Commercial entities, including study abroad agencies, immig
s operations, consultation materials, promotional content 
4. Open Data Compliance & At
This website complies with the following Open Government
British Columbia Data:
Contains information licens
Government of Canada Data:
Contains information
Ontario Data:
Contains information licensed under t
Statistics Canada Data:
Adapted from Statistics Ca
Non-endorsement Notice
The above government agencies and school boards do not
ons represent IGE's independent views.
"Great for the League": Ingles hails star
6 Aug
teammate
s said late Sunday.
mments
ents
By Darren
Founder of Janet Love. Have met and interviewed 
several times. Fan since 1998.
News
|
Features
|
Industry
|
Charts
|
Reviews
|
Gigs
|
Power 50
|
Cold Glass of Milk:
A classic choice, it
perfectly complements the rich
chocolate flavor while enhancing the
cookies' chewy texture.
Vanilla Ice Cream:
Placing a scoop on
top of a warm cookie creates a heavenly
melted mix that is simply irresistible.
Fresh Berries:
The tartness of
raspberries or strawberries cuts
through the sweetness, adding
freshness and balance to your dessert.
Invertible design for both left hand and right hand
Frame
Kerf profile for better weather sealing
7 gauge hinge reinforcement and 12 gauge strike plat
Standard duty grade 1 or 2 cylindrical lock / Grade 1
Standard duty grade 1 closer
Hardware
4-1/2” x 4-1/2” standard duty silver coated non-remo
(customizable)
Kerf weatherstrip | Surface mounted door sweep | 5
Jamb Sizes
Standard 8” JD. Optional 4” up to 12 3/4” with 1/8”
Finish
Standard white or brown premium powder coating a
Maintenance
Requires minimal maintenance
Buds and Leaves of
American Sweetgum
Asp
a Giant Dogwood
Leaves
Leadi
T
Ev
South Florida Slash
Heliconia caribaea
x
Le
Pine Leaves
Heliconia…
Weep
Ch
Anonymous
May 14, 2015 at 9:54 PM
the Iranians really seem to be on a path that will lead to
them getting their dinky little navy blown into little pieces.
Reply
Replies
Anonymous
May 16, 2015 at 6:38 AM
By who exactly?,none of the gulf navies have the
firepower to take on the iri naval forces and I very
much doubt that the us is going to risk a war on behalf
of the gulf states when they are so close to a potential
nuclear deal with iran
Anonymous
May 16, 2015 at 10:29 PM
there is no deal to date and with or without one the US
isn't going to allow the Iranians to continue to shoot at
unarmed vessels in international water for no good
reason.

● **ACTION ITEM**: Reproduce verbatim only this range: the first line of the material through the line that contains "May 16, 2015 at 6:38 AM", inclusive.

● **YOUR SOLUTION**:
Commercial entities, including study abroad agencies, immig
s operations, consultation materials, promotional content 
4. Open Data Compliance & At
This website complies with the following Open Government
British Columbia Data:
Contains information licens
Government of Canada Data:
Contains information
Ontario Data:
Contains information licensed under t
Statistics Canada Data:
Adapted from Statistics Ca
Non-endorsement Notice
The above government agencies and school boards do not
ons represent IGE's independent views.
"Great for the League": Ingles hails star
6 Aug
teammate
s said late Sunday.
mments
ents
By Darren
Founder of Janet Love. Have met and interviewed 
several times. Fan since 1998.
News
|
Features
|
Industry
|
Charts
|
Reviews
|
Gigs
|
Power 50
|
Cold Glass of Milk:
A classic choice, it
perfectly complements the rich
chocolate flavor while enhancing the
cookies' chewy texture.
Vanilla Ice Cream:
Placing a scoop on
top of a warm cookie creates a heavenly
melted mix that is simply irresistible.
Fresh Berries:
The tartness of
raspberries or strawberries cuts
through the sweetness, adding
freshness and balance to your dessert.
Invertible design for both left hand and right hand
Frame
Kerf profile for better weather sealing
7 gauge hinge reinforcement and 12 gauge strike plat
Standard duty grade 1 or 2 cylindrical lock / Grade 1
Standard duty grade 1 closer
Hardware
4-1/2” x 4-1/2” standard duty silver coated non-remo
(customizable)
Kerf weatherstrip | Surface mounted door sweep | 5
Jamb Sizes
Standard 8” JD. Optional 4” up to 12 3/4” with 1/8”
Finish
Standard white or brown premium powder coating a
Maintenance
Requires minimal maintenance
Buds and Leaves of
American Sweetgum
Asp
a Giant Dogwood
Leaves
Leadi
T
Ev
South Florida Slash
Heliconia caribaea
x
Le
Pine Leaves
Heliconia…
Weep
Ch
Anonymous
May 14, 2015 at 9:54 PM
the Iranians really seem to be on a path that will lead to
them getting their dinky little navy blown into little pieces.
Reply
Replies
Anonymous
May 16, 2015 at 6:38 AM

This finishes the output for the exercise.